- **Task description**
Retype all of the data below word for word, but omit the pictures.

##### Information shown

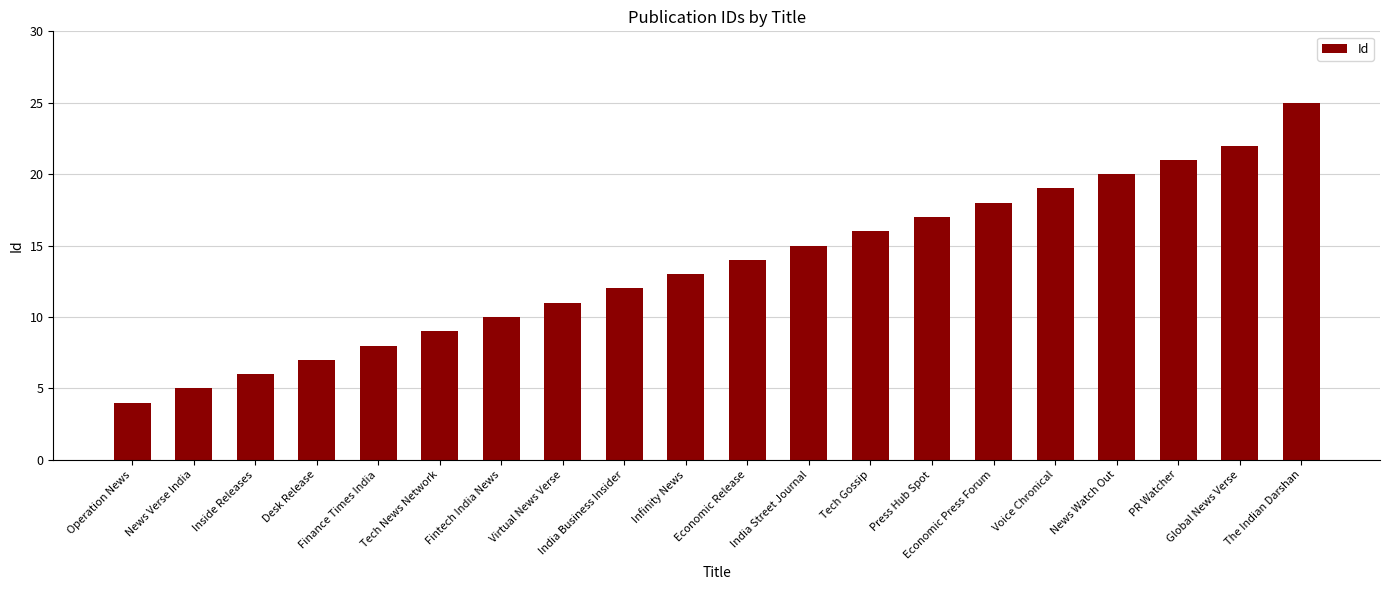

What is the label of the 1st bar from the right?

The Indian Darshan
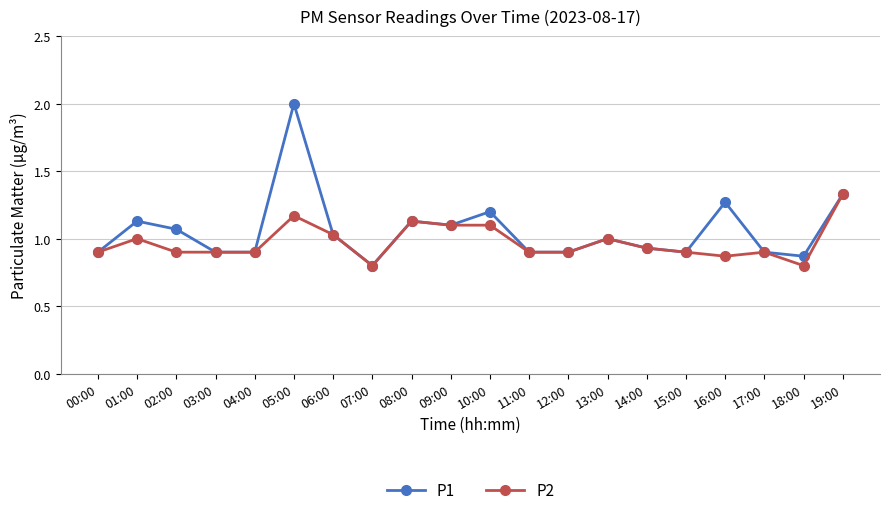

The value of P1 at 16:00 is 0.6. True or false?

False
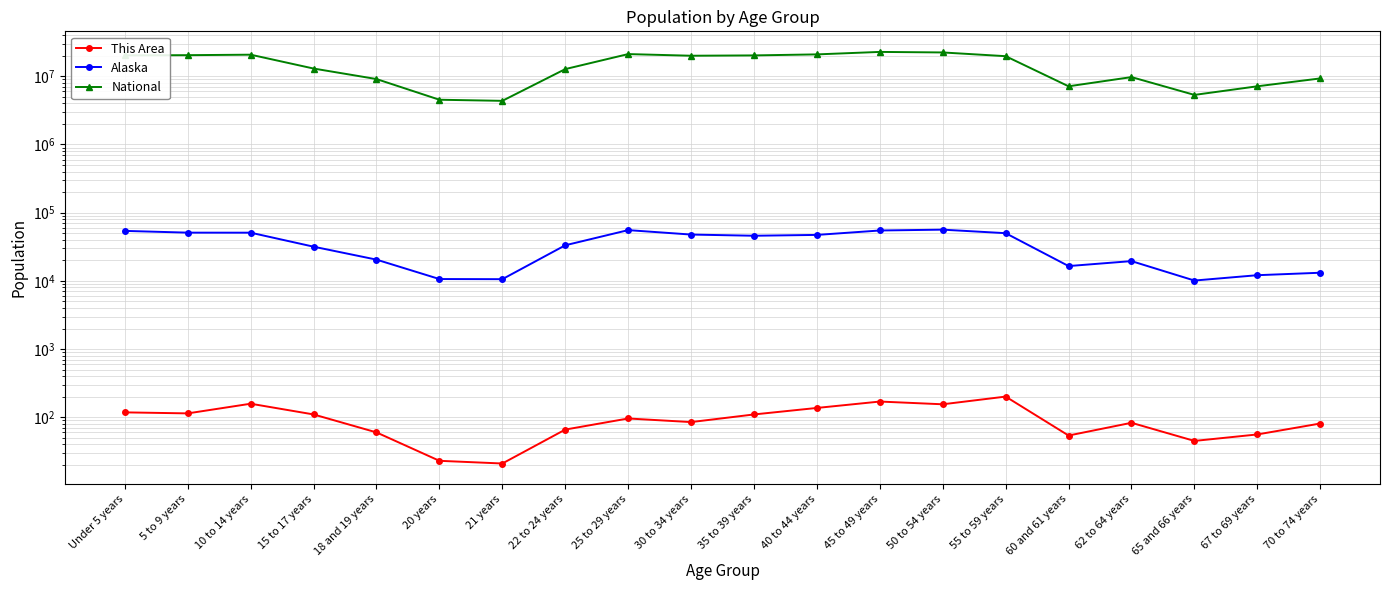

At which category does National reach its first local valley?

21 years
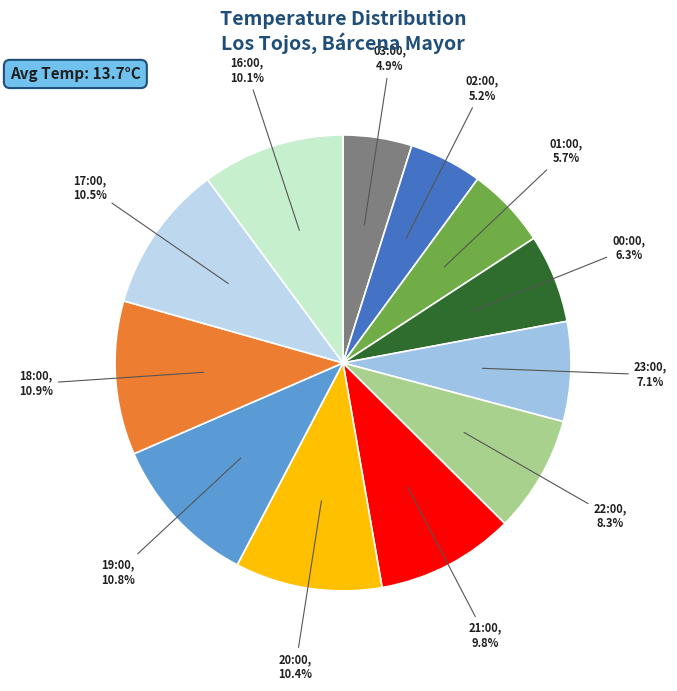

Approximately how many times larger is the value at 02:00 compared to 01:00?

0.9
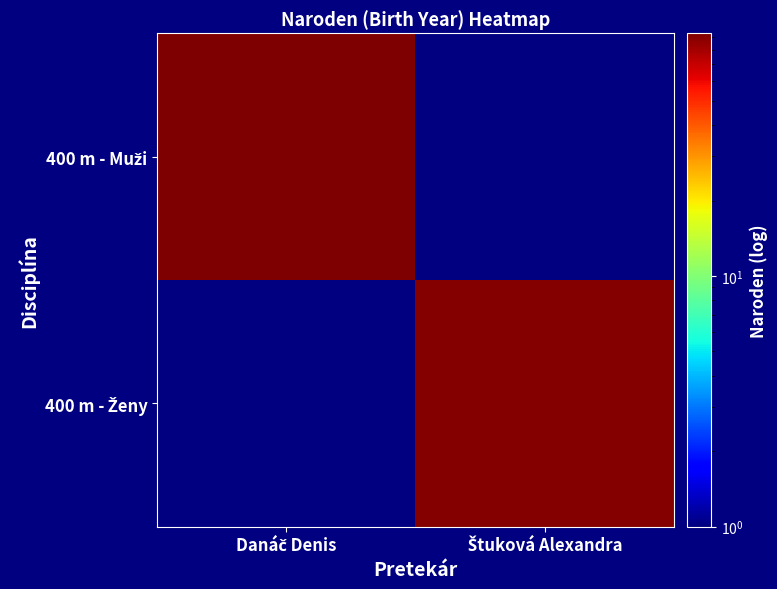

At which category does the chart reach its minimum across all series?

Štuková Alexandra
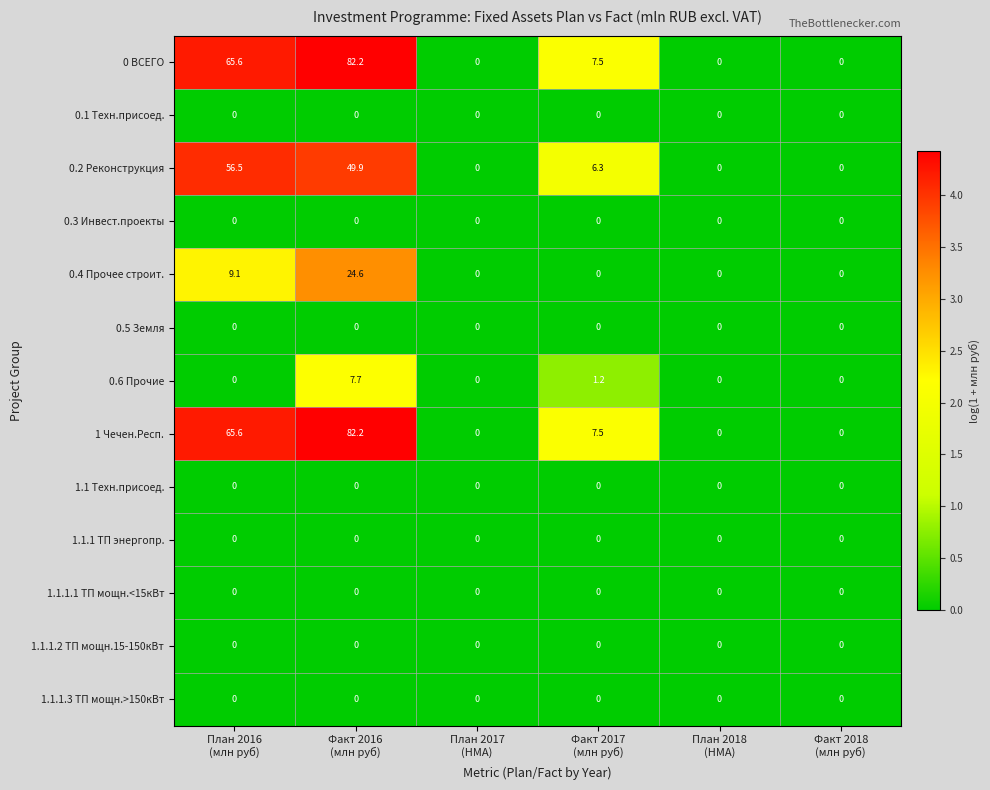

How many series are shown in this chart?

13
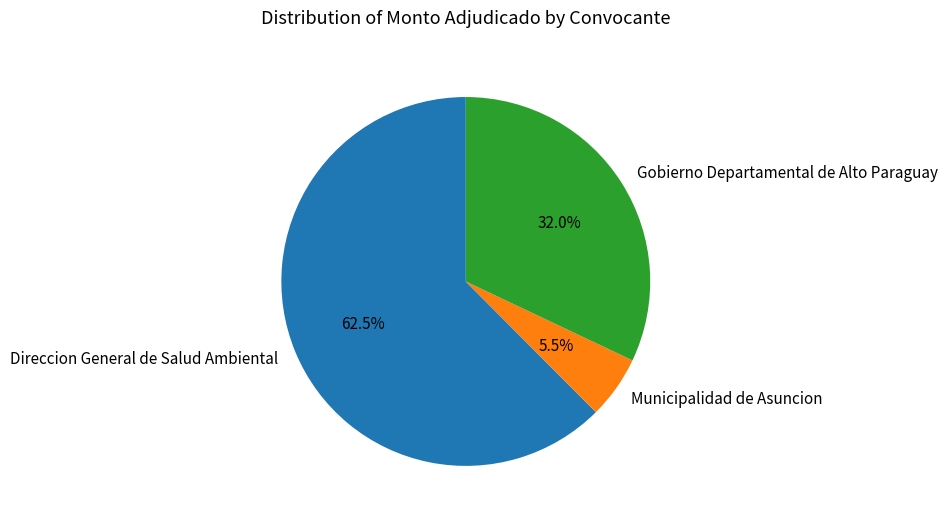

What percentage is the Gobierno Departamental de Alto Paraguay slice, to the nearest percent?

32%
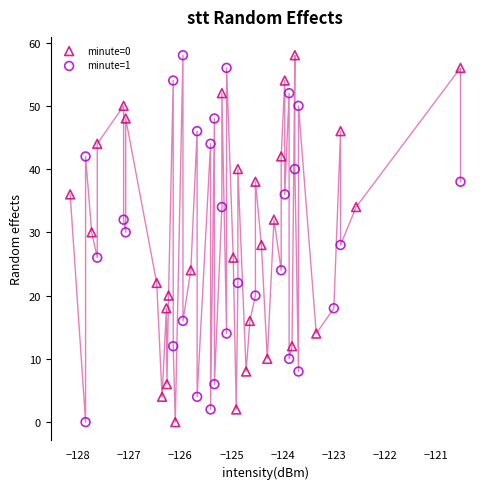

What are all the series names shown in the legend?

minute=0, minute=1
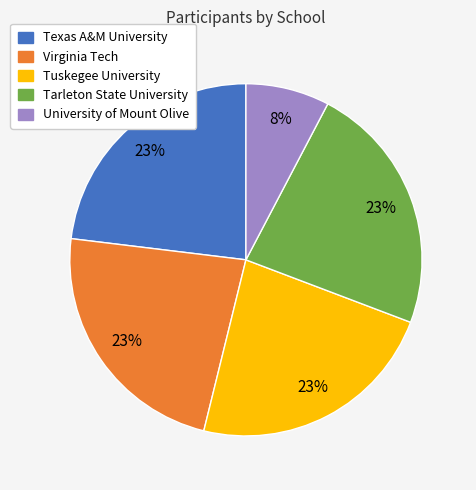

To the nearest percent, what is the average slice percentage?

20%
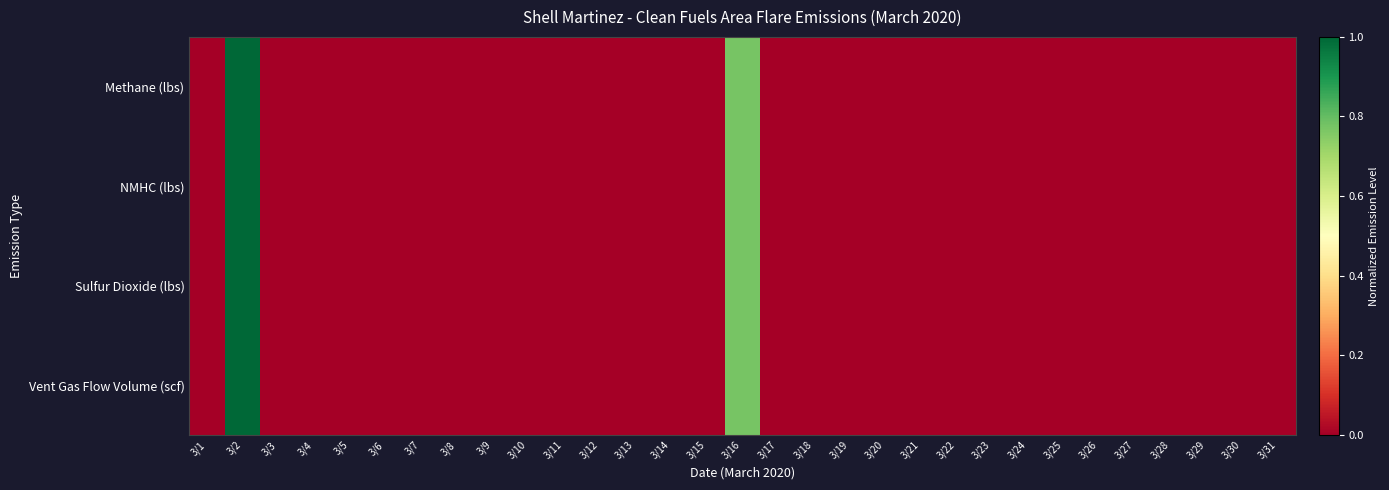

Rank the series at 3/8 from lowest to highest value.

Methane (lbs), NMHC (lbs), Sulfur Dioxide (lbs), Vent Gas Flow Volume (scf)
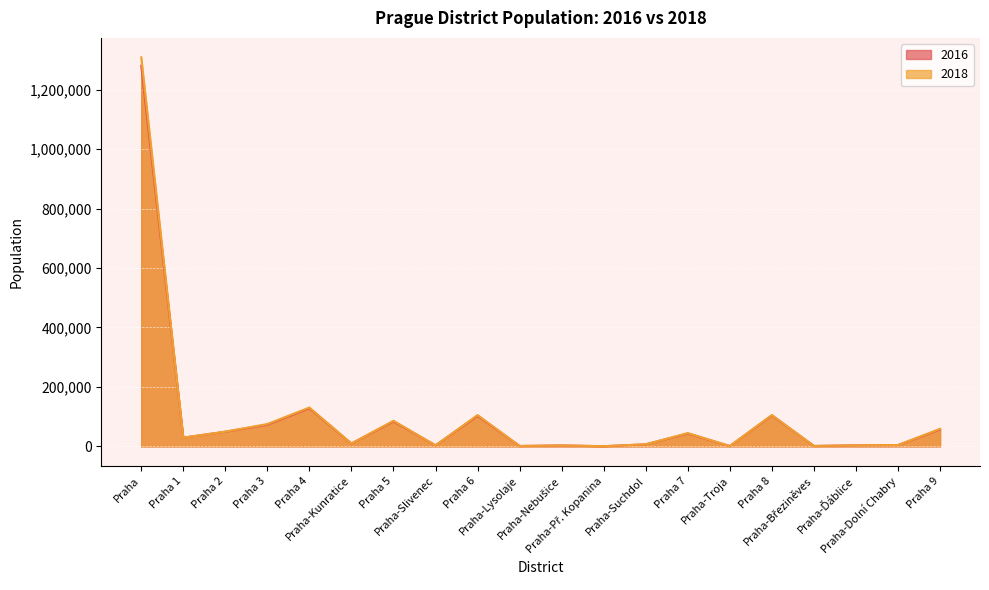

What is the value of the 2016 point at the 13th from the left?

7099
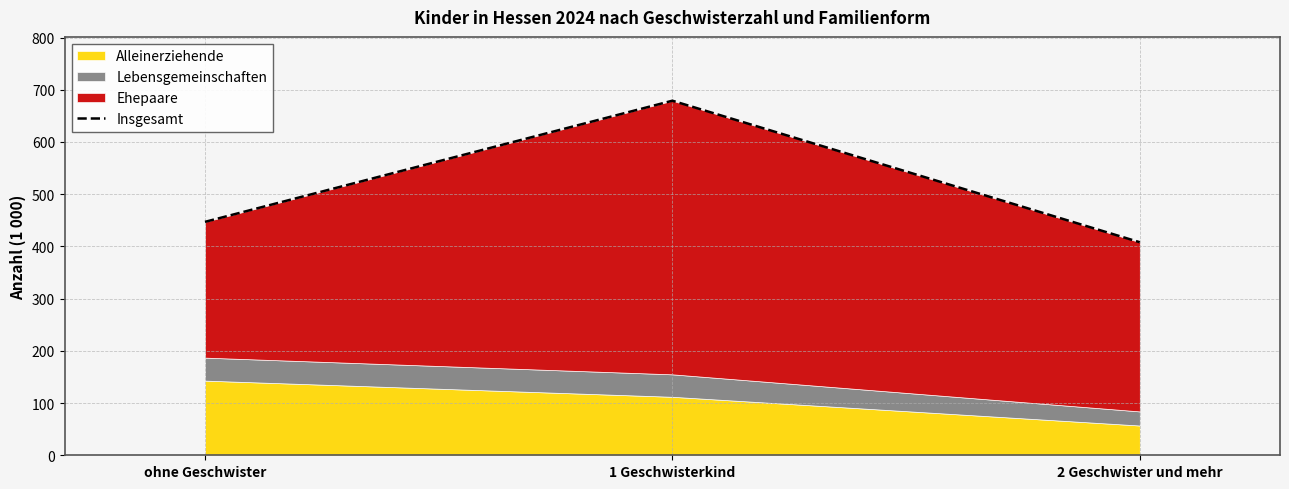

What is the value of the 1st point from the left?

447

##########

- **Task answer**
What is the label of the 1st bar from the right?

The Indian Darshan

The value of P1 at 16:00 is 0.6. True or false?

False

At which category does National reach its first local valley?

21 years

Approximately how many times larger is the value at 02:00 compared to 01:00?

0.9

At which category does the chart reach its minimum across all series?

Štuková Alexandra

How many series are shown in this chart?

13

What percentage is the Gobierno Departamental de Alto Paraguay slice, to the nearest percent?

32%

What are all the series names shown in the legend?

minute=0, minute=1

To the nearest percent, what is the average slice percentage?

20%

Rank the series at 3/8 from lowest to highest value.

Methane (lbs), NMHC (lbs), Sulfur Dioxide (lbs), Vent Gas Flow Volume (scf)

What is the value of the 2016 point at the 13th from the left?

7099

What is the value of the 1st point from the left?

447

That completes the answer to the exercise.